Why this looks like an execution signal rather than a preliminary notice

Observably, this development is better understood as an implemented compliance change rather than an early-stage policy discussion, because the summary states a clear effective date, a defined report requirement, a specific 90-day timing condition, and the closure of the ISO/IEC 17025 acceptance route. At the same time, analysis shows that the market still needs to watch how consistently the rule is applied across shipments and documentation reviews, since the available input does not include more detailed enforcement guidance.

How the market may need to read this change for now

At this stage, the event is most appropriately read as a concrete tightening of import documentation requirements for specialty chemicals entering Vietnam. The immediate significance lies less in broad policy signaling and more in practical compliance execution: acceptable laboratory credentials, full-report completeness, and timing before declaration now appear central to shipment continuity. A cautious, neutral reading is that the rule has already moved into application, while the finer points of implementation still warrant continued observation.
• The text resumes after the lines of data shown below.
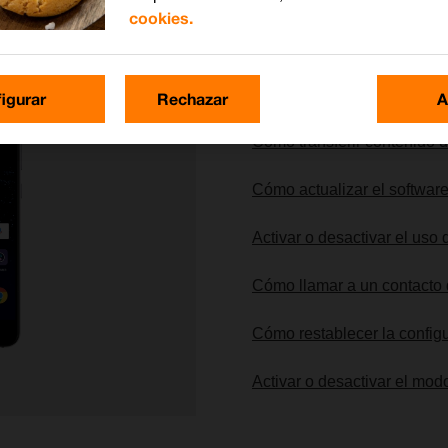
cookies.
Lo más buscado
igurar
Rechazar
A
Cómo transferir contenido d
Cómo actualizar el software
Activar o desactivar el uso
Cómo llamar a un contacto 
Cómo restablecer la config
Activar o desactivar el mod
Basis of this article and what still needs verification

This article is generated from the user-provided news title, event date, and event summary. For developments of this kind, commonly relevant source categories may include official notices, regulatory or standards-body releases, customs or trade authority information, industry association updates, standards documentation, and reporting by established industry media. No specific official source link was provided in the input, so the official link and fuller text still require ongoing verification. Further observation is also needed on detailed implementation language, certification interpretation, bidding or technical document changes, industry feedback, and how companies are responding in practice.